Review Summary: Striking a balance between past and future.
Acceptance is a band that has become nearly as defined by their mythology as they have by their actual recorded output. As the band was preparing to release its debut album Phantoms
in 2005, they seemed to be on the verge of major stardom. The band consistently managed to toe the line between pop rock and more hard-edged pop punk in a compelling way, and the soaring vocals of frontman Jason Vena helped make Phantoms
one of the most memorable releases from the ‘00s pop rock scene. However, label politics, a botched album rollout, and an early leak doomed the band’s commercial chances before they even got off the ground. Within a year, frustrated at treatment by their label and plagued by creative differences, Acceptance called it quits.
While some of the band’s members continued into other musical endeavors (most notably guitarist Christian McAlhaney joining Anberlin), the group’s greater legacy became largely defined by Phantoms
, and the cult following it attracted in the decade that followed. When the band reunited in 2015, questions abounded about whether any new music they put out would be able to live up to fans’ expectations. Fortunately, Colliding by Design
is an album largely unconcerned with expectations of what a follow-up to a cult classic album should sound like. Rather than trying to put up a facsimile of their 2005 sound, Acceptance have synthesized a decade of musical and personal growth for the band members into a distinctly modern pop rock sound.
Returning producer Aaron Sprinkle brings his trademark pop sheen to the forefront, and this time the sonic balance shifts heavily in favor of glistening pop hooks and subtle ambiance.

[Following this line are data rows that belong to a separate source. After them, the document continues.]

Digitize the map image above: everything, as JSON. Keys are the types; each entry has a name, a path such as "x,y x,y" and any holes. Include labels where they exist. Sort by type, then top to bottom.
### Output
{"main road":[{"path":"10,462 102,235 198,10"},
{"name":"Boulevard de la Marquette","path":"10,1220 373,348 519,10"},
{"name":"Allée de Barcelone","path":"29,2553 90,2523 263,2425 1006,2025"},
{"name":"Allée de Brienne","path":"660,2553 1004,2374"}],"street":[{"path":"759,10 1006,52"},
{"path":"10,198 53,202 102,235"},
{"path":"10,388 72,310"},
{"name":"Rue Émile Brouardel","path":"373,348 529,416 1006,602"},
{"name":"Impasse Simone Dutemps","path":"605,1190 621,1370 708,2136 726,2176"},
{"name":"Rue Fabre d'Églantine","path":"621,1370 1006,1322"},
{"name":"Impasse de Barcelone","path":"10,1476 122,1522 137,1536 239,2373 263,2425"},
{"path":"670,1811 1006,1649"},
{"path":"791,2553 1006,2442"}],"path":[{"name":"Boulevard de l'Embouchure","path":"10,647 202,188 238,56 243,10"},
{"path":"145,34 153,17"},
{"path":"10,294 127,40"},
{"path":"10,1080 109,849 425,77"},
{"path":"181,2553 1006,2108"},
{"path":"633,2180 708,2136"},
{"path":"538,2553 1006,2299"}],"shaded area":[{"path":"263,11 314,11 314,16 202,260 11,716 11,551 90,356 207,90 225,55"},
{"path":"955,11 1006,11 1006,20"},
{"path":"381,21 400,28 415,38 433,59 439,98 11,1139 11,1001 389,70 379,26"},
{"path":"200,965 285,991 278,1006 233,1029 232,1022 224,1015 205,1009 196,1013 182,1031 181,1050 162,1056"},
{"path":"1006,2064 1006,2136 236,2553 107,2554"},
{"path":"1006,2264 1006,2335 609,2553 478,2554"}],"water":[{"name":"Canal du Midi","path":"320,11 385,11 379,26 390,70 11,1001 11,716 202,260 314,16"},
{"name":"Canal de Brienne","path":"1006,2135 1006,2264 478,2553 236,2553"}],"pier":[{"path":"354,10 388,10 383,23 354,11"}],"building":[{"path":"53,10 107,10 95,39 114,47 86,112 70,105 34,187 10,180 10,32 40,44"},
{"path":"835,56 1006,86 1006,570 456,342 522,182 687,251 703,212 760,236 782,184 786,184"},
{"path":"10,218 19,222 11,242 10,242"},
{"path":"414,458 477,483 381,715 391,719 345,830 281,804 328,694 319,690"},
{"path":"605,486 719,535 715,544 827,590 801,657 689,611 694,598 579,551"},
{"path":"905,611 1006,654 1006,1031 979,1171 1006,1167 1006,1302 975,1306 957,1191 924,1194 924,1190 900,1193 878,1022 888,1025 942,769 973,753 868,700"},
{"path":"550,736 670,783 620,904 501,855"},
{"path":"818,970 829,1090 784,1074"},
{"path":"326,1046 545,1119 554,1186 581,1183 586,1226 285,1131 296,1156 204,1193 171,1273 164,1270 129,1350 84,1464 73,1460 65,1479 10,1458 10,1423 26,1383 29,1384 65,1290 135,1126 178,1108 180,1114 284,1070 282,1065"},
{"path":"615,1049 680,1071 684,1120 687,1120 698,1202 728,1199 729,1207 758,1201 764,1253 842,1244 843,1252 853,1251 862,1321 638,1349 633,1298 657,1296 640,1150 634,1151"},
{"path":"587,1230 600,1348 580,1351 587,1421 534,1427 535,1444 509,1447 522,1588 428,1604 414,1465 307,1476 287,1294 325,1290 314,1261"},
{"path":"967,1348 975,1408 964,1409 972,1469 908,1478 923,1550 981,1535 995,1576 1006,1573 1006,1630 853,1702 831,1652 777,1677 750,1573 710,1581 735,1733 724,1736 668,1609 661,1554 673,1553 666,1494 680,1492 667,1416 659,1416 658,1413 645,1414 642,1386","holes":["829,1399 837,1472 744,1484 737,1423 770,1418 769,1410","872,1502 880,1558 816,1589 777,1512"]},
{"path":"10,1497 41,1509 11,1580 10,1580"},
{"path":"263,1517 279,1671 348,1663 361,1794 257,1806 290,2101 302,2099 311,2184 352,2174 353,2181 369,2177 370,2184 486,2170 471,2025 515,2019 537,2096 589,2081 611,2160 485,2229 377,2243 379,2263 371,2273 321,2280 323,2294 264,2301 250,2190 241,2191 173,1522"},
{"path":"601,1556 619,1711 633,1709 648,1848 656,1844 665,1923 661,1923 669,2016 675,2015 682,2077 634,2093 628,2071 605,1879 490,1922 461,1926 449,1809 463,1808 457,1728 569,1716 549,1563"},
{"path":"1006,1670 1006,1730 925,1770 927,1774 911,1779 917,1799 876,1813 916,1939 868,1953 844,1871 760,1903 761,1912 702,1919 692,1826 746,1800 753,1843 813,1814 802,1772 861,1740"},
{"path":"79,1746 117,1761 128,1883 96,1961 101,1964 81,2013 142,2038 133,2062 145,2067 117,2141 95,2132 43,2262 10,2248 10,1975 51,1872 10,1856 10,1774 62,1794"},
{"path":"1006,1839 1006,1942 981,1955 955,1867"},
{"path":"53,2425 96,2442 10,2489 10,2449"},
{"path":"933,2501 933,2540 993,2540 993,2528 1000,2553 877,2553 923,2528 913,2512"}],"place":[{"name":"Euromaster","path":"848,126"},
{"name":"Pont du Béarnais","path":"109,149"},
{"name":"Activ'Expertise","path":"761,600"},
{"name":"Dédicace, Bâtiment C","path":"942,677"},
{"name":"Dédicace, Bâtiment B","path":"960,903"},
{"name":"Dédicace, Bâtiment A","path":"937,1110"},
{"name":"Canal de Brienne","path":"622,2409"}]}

The album’s title track is a bouncy jam, with verses propelled by a simple yet catchy drumbeat, and an addictive guitar lick that wouldn’t feel out of place on a song by The 1975. “We Can Escape” uses well-executed synthesizers to give it a sweeping singalong atmosphere, and like many of the tracks here, it wouldn’t feel remotely out of place being performed in a stadium setting. “Fire and Rain” is one of the catchiest pop rock tracks likely to be heard this year, striking a delicate balance between intimate relatability and grandiose splendor.
However, none of this is to say that Acceptance have abandoned their roots completely. Perhaps the single most impressive aspect of Colliding by Design
is that no matter how much the band pushes themselves into new sonic territory, the record still feels distinctly connected to their core identity from a decade earlier. Central to this accomplishment is the performance of Jason Vena, returning after a decade largely absent from music sounding as passionate and driven by emotion as he ever did on Phantoms
. His soaring vocals give every track its emotional center, and make songs like breakup anthem “Haunted” feel distinctly intimate despite their stadium-soaring sound. Some listeners may find the album contains too many mid-tempo songs for their liking, but repeat listens reveal plenty of depth and variety across the album’s 11 tracks. There will certainly be detractors who mourn the absence of any tracks that feel straight out of 2005, but Colliding by Design
was clearly not made as a nostalgia-baiting cash grab. This is the sound of a band that has struck a balance between its under-appreciated past, and a surprisingly promising future. After a decade apart, Acceptance have caught a new breath of life, one that will hopefully carry them forward for many more years to come.